Records from a dataset

- - - -

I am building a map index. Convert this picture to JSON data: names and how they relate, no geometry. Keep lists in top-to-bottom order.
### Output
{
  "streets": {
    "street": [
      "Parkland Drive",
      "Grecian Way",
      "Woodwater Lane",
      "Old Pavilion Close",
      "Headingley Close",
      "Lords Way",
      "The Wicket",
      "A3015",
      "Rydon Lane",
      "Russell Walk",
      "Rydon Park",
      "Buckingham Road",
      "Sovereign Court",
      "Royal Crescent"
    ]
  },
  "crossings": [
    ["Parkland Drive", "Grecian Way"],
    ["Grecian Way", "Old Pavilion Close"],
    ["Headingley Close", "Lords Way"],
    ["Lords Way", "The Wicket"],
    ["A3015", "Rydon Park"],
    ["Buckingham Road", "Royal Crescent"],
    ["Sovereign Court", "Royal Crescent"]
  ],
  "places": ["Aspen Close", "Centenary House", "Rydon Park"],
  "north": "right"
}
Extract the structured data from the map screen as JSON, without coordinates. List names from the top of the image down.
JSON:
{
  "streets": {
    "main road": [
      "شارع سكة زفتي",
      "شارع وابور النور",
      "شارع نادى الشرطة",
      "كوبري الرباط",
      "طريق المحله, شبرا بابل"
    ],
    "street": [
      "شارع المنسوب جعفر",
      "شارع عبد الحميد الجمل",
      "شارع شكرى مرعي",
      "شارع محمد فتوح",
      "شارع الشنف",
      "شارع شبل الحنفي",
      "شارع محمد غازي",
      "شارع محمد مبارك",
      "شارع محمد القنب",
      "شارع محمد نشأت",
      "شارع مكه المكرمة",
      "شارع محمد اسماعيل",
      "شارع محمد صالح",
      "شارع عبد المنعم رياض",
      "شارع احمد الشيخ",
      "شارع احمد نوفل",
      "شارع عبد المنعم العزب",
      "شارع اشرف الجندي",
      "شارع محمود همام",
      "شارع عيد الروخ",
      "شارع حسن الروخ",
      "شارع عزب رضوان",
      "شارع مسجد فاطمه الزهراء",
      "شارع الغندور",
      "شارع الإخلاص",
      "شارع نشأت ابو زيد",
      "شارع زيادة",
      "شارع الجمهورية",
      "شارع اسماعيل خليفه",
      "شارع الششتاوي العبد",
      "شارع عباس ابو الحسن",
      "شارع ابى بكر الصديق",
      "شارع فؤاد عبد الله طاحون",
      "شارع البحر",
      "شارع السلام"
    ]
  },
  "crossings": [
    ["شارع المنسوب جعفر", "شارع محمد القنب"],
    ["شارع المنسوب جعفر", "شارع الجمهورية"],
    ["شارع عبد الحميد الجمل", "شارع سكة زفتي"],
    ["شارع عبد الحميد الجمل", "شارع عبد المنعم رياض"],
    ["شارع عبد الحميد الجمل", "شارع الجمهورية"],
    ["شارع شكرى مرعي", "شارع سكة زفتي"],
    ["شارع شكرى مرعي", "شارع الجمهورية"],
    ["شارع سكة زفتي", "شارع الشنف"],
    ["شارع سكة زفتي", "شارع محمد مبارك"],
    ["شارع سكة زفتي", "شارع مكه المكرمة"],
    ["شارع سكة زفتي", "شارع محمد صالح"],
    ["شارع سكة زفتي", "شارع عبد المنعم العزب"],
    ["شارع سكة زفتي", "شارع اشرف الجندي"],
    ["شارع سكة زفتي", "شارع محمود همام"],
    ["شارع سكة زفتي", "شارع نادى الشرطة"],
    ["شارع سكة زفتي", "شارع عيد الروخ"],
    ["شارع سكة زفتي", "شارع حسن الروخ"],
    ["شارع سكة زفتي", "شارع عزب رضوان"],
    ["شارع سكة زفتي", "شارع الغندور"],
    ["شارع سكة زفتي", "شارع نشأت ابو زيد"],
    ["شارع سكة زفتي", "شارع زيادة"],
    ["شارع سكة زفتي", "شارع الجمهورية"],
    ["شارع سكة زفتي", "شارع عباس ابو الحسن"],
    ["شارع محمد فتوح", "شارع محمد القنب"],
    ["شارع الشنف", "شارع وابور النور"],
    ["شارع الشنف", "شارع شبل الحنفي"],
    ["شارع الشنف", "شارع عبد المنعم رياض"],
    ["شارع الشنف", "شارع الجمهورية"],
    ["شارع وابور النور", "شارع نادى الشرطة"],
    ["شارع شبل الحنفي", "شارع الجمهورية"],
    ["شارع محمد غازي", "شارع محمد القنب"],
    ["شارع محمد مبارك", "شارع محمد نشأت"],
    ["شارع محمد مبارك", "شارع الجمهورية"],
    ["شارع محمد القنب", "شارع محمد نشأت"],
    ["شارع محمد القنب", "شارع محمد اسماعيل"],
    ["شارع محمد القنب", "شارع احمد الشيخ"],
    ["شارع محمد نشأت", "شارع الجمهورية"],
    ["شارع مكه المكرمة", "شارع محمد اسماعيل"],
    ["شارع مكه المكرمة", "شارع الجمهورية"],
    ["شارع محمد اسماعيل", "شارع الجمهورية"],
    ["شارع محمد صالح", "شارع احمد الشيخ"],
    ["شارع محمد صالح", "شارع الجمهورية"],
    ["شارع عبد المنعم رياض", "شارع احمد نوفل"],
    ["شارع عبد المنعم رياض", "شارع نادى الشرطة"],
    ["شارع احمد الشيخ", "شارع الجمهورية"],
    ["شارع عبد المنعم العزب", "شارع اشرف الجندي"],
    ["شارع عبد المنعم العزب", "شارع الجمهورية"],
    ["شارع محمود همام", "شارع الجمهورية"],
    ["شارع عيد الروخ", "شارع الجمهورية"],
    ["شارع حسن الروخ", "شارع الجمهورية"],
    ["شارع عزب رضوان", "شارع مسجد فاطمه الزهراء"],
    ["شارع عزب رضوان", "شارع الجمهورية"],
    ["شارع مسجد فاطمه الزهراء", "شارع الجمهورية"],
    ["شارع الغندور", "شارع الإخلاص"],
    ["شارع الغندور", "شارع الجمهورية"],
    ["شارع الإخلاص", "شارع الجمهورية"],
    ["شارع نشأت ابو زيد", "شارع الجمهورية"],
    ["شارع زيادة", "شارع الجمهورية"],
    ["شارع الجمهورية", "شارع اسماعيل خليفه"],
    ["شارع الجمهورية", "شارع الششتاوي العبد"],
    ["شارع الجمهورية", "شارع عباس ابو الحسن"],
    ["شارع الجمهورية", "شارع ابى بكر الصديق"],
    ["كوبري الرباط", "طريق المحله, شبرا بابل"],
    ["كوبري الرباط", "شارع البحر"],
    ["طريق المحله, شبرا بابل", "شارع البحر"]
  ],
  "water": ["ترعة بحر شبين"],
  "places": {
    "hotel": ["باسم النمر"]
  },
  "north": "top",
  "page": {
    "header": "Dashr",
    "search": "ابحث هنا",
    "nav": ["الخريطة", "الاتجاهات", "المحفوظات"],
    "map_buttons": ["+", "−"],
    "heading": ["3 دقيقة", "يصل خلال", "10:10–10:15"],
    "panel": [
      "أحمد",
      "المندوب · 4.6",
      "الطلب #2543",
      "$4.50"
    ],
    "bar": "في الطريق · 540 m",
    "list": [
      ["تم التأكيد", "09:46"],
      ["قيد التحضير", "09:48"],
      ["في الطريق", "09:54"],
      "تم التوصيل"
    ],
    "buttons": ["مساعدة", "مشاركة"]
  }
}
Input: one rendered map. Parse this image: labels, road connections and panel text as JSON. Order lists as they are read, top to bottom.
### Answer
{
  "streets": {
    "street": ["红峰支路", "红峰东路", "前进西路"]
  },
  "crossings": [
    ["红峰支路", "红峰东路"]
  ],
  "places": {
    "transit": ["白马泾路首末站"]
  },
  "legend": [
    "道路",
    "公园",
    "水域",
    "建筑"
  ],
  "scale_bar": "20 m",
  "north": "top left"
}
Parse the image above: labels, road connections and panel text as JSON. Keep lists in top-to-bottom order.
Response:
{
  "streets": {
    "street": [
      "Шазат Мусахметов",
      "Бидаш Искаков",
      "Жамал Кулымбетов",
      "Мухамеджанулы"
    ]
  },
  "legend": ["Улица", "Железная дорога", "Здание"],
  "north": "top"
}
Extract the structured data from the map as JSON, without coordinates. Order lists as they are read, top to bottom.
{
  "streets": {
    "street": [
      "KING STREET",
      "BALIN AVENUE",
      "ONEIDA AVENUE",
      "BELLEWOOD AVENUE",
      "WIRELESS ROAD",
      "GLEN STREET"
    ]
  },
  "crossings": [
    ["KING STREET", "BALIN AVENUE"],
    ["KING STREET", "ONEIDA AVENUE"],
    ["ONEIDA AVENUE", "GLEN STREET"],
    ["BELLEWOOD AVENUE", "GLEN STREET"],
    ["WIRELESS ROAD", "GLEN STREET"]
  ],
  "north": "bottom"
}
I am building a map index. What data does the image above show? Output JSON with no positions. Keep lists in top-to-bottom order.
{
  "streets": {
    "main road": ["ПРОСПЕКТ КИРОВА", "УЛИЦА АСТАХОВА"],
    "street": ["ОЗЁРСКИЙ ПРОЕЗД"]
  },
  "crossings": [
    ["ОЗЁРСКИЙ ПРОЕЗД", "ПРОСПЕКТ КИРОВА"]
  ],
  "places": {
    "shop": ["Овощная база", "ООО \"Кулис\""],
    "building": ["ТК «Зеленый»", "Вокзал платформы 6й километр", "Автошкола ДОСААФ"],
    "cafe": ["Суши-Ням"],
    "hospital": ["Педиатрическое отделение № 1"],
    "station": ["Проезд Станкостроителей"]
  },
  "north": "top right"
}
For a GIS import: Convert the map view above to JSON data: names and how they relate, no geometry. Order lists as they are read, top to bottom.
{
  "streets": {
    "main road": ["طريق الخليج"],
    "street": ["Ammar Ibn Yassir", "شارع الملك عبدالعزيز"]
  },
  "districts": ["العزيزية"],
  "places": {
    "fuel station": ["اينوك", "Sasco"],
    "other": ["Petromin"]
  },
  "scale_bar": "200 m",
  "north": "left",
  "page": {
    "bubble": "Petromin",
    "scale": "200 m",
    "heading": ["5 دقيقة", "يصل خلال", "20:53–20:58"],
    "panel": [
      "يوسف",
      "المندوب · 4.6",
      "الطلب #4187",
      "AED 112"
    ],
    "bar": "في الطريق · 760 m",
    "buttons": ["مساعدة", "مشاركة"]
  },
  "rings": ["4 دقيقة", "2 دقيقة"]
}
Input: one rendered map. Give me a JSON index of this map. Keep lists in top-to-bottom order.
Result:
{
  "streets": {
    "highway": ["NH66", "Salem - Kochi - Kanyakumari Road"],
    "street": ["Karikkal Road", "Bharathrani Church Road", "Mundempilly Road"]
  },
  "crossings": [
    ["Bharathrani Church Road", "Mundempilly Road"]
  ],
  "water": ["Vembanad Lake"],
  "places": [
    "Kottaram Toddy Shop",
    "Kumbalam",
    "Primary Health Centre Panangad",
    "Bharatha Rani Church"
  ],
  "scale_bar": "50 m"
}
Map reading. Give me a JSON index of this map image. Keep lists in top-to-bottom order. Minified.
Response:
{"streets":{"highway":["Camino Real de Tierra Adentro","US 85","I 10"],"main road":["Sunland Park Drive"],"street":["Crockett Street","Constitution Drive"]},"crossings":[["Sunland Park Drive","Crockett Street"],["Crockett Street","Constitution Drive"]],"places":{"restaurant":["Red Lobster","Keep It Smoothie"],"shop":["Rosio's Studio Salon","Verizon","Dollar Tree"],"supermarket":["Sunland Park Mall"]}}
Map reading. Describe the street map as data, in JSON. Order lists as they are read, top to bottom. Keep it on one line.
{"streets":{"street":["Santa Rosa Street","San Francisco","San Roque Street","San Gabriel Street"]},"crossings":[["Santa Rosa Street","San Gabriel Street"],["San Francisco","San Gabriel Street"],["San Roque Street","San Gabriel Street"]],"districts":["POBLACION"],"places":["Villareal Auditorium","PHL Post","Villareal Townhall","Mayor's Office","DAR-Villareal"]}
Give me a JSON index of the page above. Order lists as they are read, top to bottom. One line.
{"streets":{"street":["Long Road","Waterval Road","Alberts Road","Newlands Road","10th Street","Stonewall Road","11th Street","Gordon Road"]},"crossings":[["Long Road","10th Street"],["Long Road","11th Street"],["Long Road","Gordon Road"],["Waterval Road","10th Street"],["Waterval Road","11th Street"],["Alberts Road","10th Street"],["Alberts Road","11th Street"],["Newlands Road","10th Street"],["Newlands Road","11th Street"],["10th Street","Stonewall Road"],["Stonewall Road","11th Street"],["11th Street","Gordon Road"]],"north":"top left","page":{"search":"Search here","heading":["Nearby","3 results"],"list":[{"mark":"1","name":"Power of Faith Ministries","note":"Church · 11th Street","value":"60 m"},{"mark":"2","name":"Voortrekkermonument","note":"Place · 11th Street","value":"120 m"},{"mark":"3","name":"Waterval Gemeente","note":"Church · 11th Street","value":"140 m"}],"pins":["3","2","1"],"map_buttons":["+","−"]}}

- - - -

Task
Examine the records and pull out every line where the string "كوبري" occurs.

Task result
      "كوبري الرباط",
    ["كوبري الرباط", "طريق المحله, شبرا بابل"],
    ["كوبري الرباط", "شارع البحر"],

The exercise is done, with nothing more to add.